SUPPLIED DATA: Begin
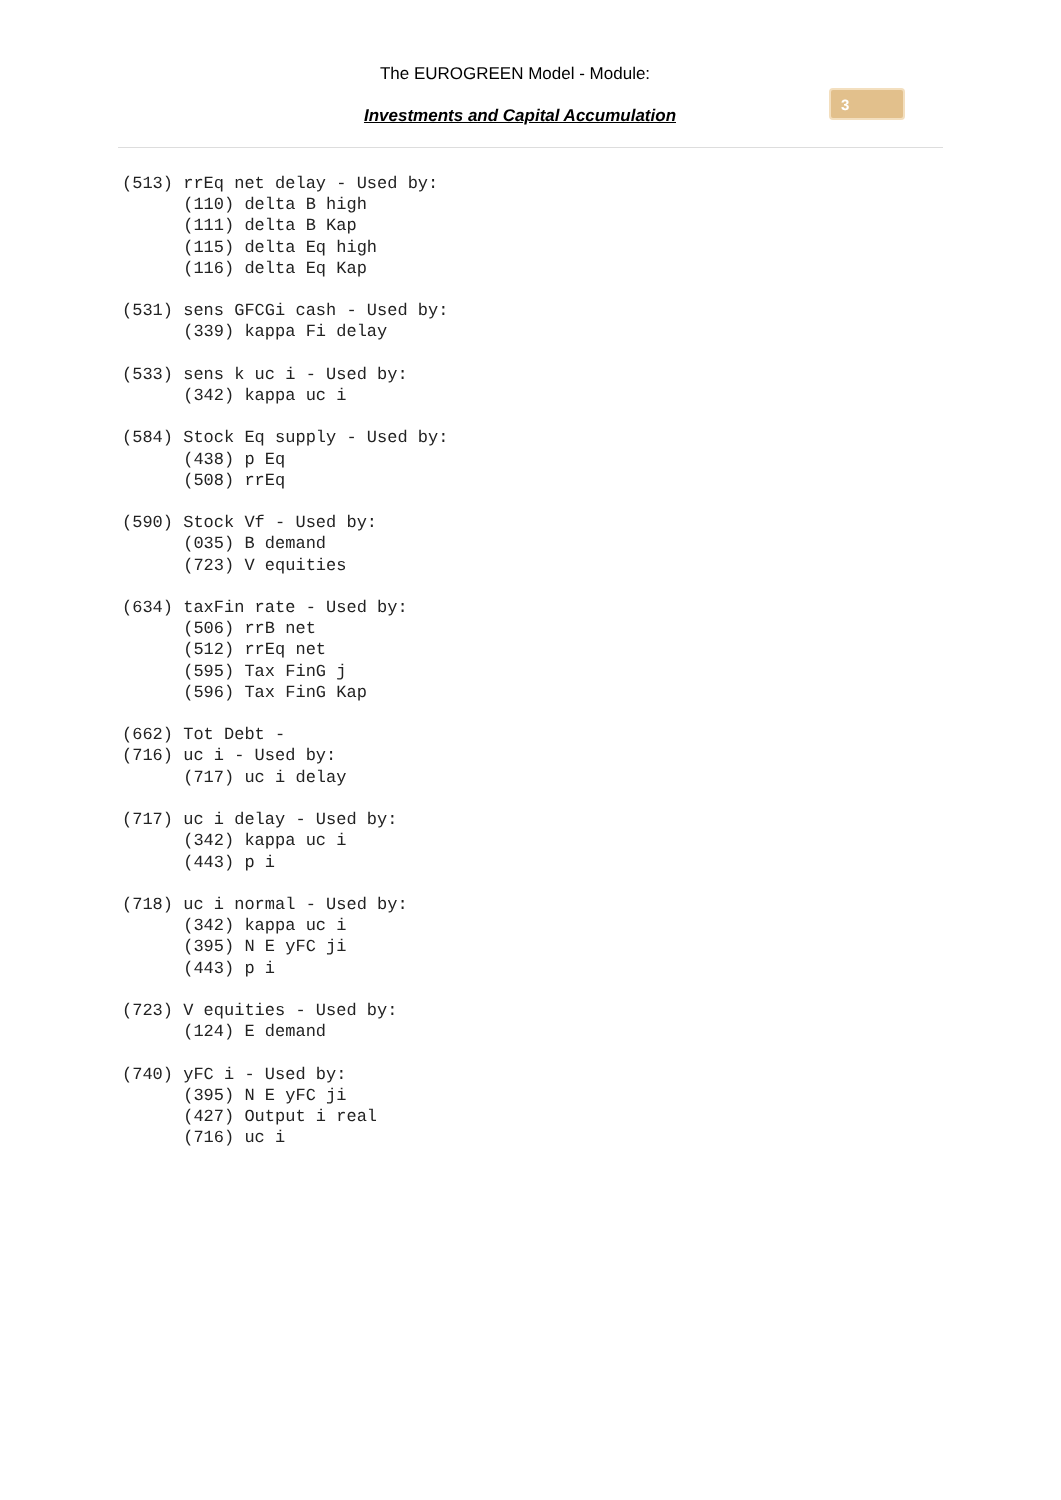The EUROGREEN Model - Module:
Investments and Capital Accumulation
3
(513) rrEq net delay - Used by:
      (110) delta B high
      (111) delta B Kap
      (115) delta Eq high
      (116) delta Eq Kap

(531) sens GFCGi cash - Used by:
      (339) kappa Fi delay

(533) sens k uc i - Used by:
      (342) kappa uc i

(584) Stock Eq supply - Used by:
      (438) p Eq
      (508) rrEq

(590) Stock Vf - Used by:
      (035) B demand
      (723) V equities

(634) taxFin rate - Used by:
      (506) rrB net
      (512) rrEq net
      (595) Tax FinG j
      (596) Tax FinG Kap

(662) Tot Debt -
(716) uc i - Used by:
      (717) uc i delay

(717) uc i delay - Used by:
      (342) kappa uc i
      (443) p i

(718) uc i normal - Used by:
      (342) kappa uc i
      (395) N E yFC ji
      (443) p i

(723) V equities - Used by:
      (124) E demand

(740) yFC i - Used by:
      (395) N E yFC ji
      (427) Output i real
      (716) uc i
SUPPLIED DATA: End
▶ **THE PROBLEM**
Go through the entries. Report every line that contains the word "delta".

▶ **TASK ANSWER**
      (110) delta B high
      (111) delta B Kap
      (115) delta Eq high
      (116) delta Eq Kap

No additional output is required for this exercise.